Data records
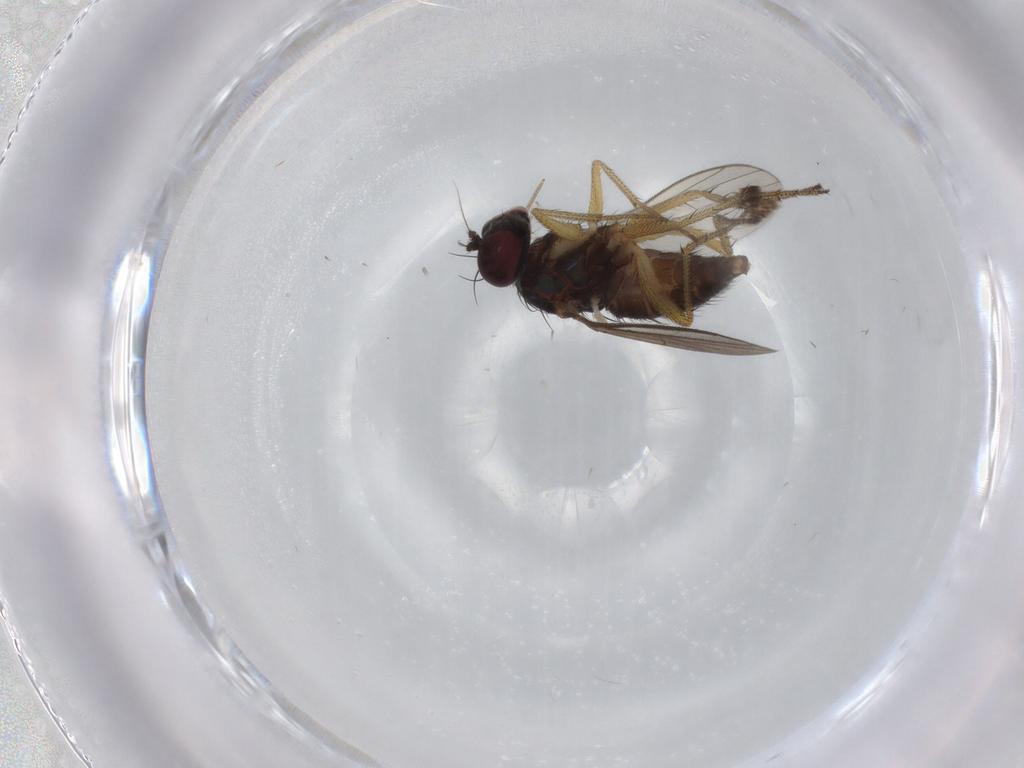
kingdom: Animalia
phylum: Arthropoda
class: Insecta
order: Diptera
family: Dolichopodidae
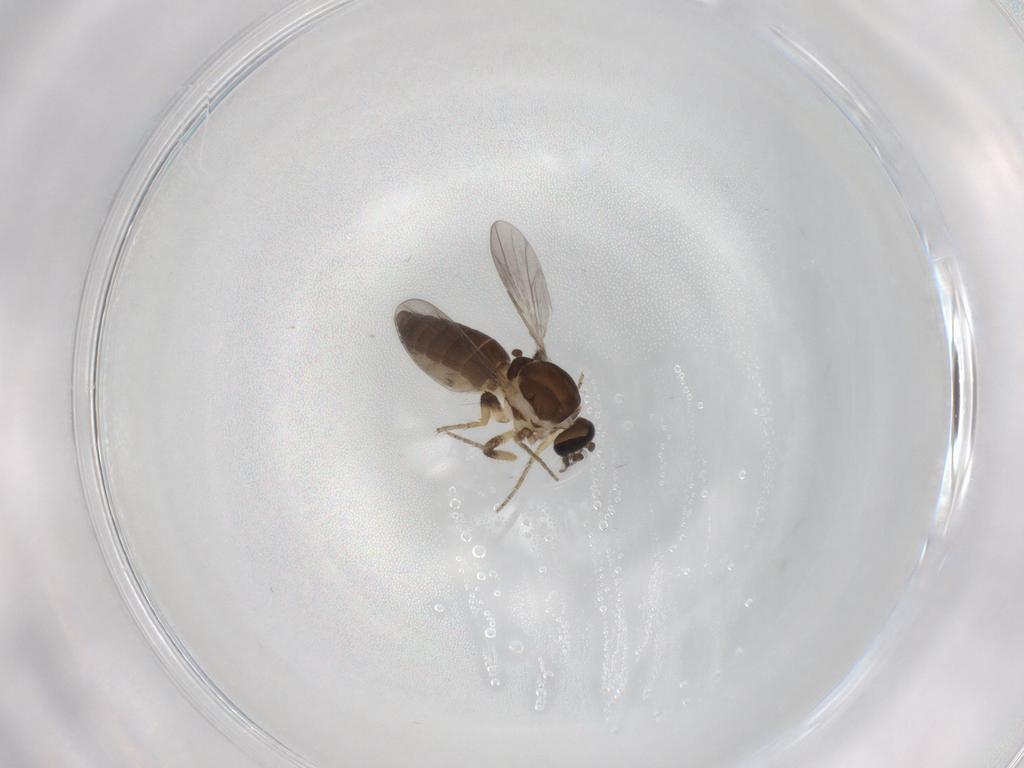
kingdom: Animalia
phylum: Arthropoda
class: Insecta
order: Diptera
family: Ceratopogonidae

AIM:
Lay out the lines above as a Markdown table with two columns, Row and Line, numbering each line in order and skipping any blank ones. Leave the pictures out of the answer.

EXERCISE RESPONSE:
| Row | Line |
|---|---|
| 1 | kingdom: Animalia |
| 2 | phylum: Arthropoda |
| 3 | class: Insecta |
| 4 | order: Diptera |
| 5 | family: Dolichopodidae |
| 6 | kingdom: Animalia |
| 7 | phylum: Arthropoda |
| 8 | class: Insecta |
| 9 | order: Diptera |
| 10 | family: Ceratopogonidae |